Hello, welcome to week 8 of the DevOps log.
The main result of this week was a spurious failure dashboard. It is currently updating in real time for every CI job that runs in the GHC project. I also backfilled some historic data.
Thanks to the backfill, we can now see the effect of disabling the small number of runners that were causing a particular sort of error. That error used to happen at least once a day—sometimes much more—and now it’s gone! It’s great to be able to show this at a glance, and I’m glad to have a framework for tracking other failures as well.
In fact, I haven’t seen any of the known errors happen since I started recording them (see below for a caveat). Therefore I expanded my scope to include the head.hackage, ghc-debug, ghcup, and filesystem projects, which were chosen only because they’re on gitlab.haskell.org and it was easy to drop the monitoring onto them as well.
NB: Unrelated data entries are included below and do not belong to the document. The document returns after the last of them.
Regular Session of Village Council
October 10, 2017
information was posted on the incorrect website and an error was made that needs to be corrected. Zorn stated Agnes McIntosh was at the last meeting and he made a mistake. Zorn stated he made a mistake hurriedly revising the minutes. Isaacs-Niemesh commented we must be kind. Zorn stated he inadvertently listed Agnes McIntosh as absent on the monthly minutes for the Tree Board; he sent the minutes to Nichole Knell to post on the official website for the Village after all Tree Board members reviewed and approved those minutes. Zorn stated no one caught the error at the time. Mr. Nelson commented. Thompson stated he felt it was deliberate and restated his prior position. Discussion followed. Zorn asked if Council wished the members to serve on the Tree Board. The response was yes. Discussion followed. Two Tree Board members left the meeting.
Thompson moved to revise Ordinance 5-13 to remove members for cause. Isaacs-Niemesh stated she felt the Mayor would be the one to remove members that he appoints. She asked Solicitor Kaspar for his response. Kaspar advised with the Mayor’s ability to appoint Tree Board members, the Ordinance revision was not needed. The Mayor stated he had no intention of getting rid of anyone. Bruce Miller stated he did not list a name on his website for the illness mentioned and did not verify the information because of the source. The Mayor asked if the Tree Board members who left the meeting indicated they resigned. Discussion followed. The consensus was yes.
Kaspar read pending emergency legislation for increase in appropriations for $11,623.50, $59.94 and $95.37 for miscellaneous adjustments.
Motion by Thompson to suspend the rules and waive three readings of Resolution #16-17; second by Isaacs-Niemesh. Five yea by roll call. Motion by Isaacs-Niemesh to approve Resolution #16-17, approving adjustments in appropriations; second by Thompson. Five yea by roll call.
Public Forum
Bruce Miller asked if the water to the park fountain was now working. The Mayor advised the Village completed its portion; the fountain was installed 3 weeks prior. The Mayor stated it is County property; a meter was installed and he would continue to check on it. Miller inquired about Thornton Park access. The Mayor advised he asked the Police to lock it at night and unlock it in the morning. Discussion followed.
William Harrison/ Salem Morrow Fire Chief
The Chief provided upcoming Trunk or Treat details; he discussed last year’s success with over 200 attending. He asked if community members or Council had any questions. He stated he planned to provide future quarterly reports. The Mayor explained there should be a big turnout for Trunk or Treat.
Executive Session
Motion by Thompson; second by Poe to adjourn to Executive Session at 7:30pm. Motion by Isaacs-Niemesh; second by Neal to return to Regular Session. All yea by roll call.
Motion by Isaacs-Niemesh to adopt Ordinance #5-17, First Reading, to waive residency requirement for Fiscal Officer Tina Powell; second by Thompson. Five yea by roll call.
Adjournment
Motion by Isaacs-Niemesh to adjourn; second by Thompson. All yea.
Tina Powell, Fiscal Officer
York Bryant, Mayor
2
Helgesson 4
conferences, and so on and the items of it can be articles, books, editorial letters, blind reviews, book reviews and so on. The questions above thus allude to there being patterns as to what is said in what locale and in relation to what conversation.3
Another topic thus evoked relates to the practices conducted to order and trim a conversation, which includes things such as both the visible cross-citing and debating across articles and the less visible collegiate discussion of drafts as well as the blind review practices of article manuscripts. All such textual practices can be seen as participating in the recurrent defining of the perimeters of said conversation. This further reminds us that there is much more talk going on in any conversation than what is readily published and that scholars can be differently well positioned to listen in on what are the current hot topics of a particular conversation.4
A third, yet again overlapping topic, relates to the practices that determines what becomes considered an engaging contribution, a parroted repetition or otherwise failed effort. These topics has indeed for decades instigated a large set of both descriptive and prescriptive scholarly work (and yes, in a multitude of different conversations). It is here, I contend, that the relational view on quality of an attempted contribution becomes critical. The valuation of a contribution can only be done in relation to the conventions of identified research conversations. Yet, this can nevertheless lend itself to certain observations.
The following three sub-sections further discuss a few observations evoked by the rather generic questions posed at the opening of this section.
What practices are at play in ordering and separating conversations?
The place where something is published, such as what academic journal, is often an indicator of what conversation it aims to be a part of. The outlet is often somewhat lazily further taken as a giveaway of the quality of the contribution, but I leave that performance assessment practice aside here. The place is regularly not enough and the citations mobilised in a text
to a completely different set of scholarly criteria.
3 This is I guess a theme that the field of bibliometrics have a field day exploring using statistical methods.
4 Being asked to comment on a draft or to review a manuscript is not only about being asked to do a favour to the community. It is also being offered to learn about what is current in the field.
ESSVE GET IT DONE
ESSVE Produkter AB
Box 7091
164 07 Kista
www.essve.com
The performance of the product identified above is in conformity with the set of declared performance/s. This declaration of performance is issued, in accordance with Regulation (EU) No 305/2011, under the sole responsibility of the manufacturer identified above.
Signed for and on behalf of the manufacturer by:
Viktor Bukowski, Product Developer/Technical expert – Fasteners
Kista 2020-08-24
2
I’ll also be expanding my scope by finding other kinds of errors. One sore spot for GHC devs has been builds on Darwin and FreeBSD, so I’ll start trying to categorize the problems experienced on those systems.
The error-tracking dashboard also needs additional development. The code for backfilling data needs to be published and improved in one or two important ways. I also need to document what the system is doing, so that others can understand it and even pitch in. Finally, I just discovered that the system is reporting a false positive, so I need to fix that! (That is the caveat I mentioned a couple paragraphs back.)
Until next time,
-Bryan